I am a registered general contractor in Cleveland. Many of my family members are tradesmen or landlords. The first house I purchased at the sheriffs sale was in a nicer area of Cleveland (West 143rd) but turned out to be a level 5 hoarder (yes there are different levels of hoarders- look it up!). Originally I intended to rent the property but after a lengthy rehab I’m going to try and 1031 exchange it with the guidance of a couple lawyers and a CPA.

I’m finalizing a purchase agreement for my second property which will be my first partnership (with my father). My five year plan is 3 units in 2018 (I purchased just one), 3 more in 2019, 6 more in 2020, 12 in 2021, and 24 in 2022. I’m hoping to exchange my first property for a multi unit property. So far I have built a team that consists of a supportive girlfriend, two lawyers, a property manager, a general contractor, electrician, plumbing and HVAC guy, roofer and tree guy, window guy, real estate agent, and insurance agent. I’m looking to round out my team with a good title company, back up electricians, plumbers, and HVAC guys, and lenders.

Some of my early lessons

- befriend and treat your neighbors well if your property is vacant

- under no circumstances pay the balance of a contractor bill until the work is 100% complete

- the least expensive contractor bid is not always the best value

-network and put yourself out there

- there’s so much content out there (YouTube, podcasts, books).
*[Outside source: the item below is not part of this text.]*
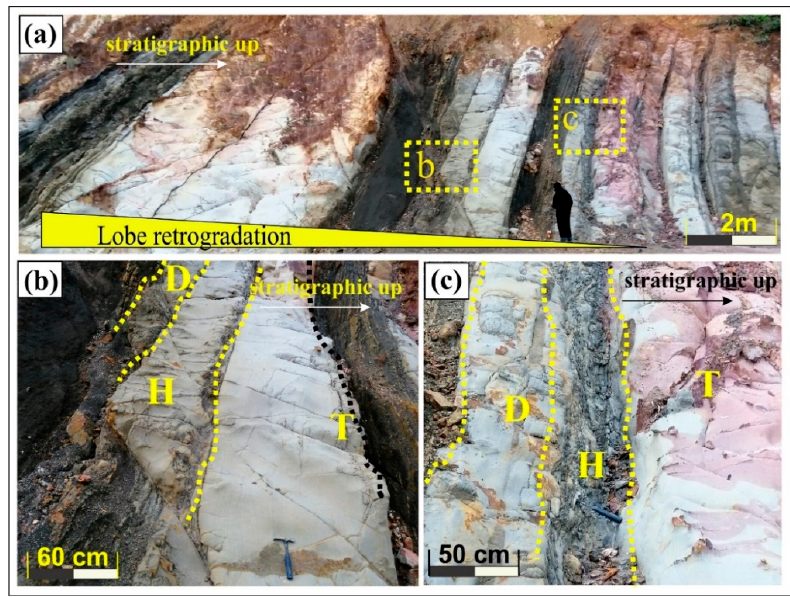
beds are sporadically distributed in a compensational stacking pattern while these hybrid event beds are mainly present at the top of the retrogradational sequence (Figure 11) of a lobe system [41].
Learn as much as possible and try to focus on timely information and not ‘what if’ information (ex- if you are rehabbing a property watch rehab videos, not tenant screening videos)

In my opinion if your means allow it you should take action as soon as possible with the understanding that you are going to suck at first. Experience is the best teacher.

Best of luck out there

Mario

 You're off to a great start, 3 more this year should be easy!
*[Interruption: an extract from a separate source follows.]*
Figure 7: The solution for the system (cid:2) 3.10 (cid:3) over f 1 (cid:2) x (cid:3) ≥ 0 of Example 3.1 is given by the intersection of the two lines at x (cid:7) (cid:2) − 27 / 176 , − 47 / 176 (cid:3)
My first one was a similar story, a westside Cleveland squatter home vacant for 10+ years. Picked it up at the Sheriff Sale, had to remove the squatter and two 40 yard dumpsters out of there. Fun stuff!

Post: Buy 2nd Multi-Family Vs. Renovate Current For Higher Rent

Jad BoudiabPosted
  • Real Estate Broker
  • Cleveland, OH
  • Posts 255
  • Votes 248
Originally posted by @Justin Kestler:

Hello! My Name is Justin K. and I currently reside in Lakewood Ohio (a suburb on the west-side of Cleveland). I bought my first duplex 2 years ago and I currently live on the top half with two friends from college and rent out the bottom. I have built up about 25k in capital, and I am wondering if I should use that to renovate my top half of the duplex, or buy and move into another rental property. 
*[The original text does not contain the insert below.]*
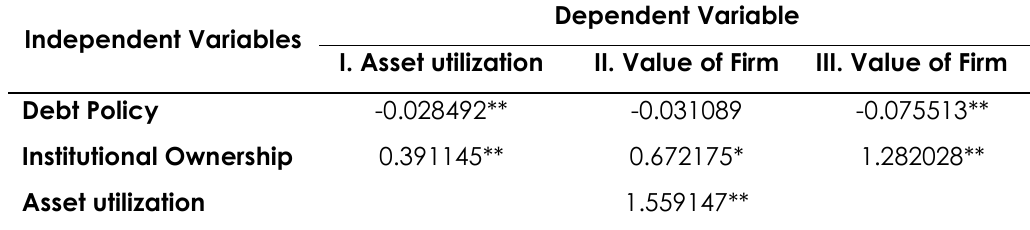
Table 1. Coefficient and Regression Significance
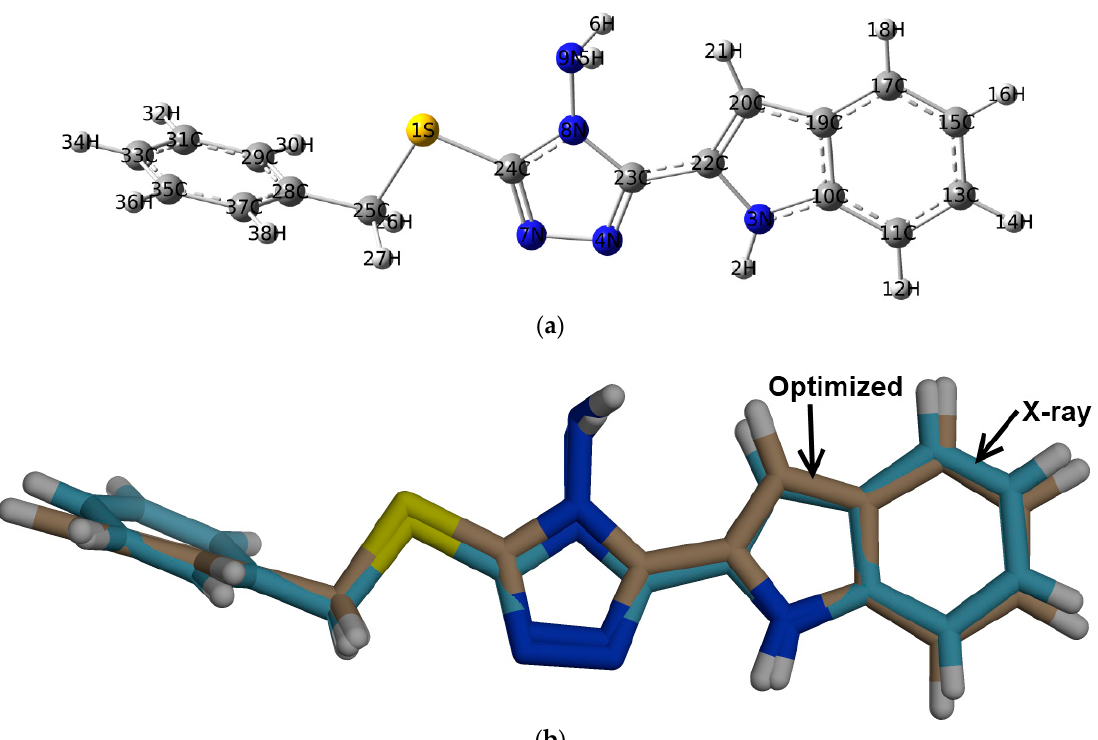
Figure 6. The optimized geometry ( a ) and overlay of the optimized ( beige ) with experimental ( blue ) structures, ( b ) for 2 .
I purchased the duplex in 2017 for $180,000 with a 30- year conventional loan ($1,385 monthly mortgage payment with tax and insurance) and have about $35,000 worth of equity in the property. I rent out the 2 bedroom bottom unit for $1,150 and charge my friends who live with me in the 3 bedroom top half unit 400 each. The top unit is functional, however potential updates include, refinishing the hardwood floors, updating the kitchen, updating the bathroom, replacing 7 windows and most importantly blowing insulation into the attic (my bed room) so that it is more inhabitable during the summer months. I estimate all of these renovations will run me about $15,000, however I believe that after my friends leases are up in a year I will be able to charge around $1400 in rent ($500 more than I currently could charge if I moved out). If I chose to go this avenue I would then buy a second multi-family home in about a year with about $35,000 (this including the subtraction of the $15,000 for renovations) that I could save up during that time.

My other option is to buy a multi-family right now with my $25,000 using a FHA loan. I am currently looking at a triplex in Tremont ( a Cleveland borough) that costs $310,000. The current gross income is $3,200 a month (it would be $2,500 with me living in one of the units) and my mortgage with tax would be about $2,300 a month.

I am open to any suggestions about my situation, please and thank you.

 Buy the next one, bring your college roommates over with you to cover your rent, lease out your Lakewood unit. Five units in solid areas is a great start.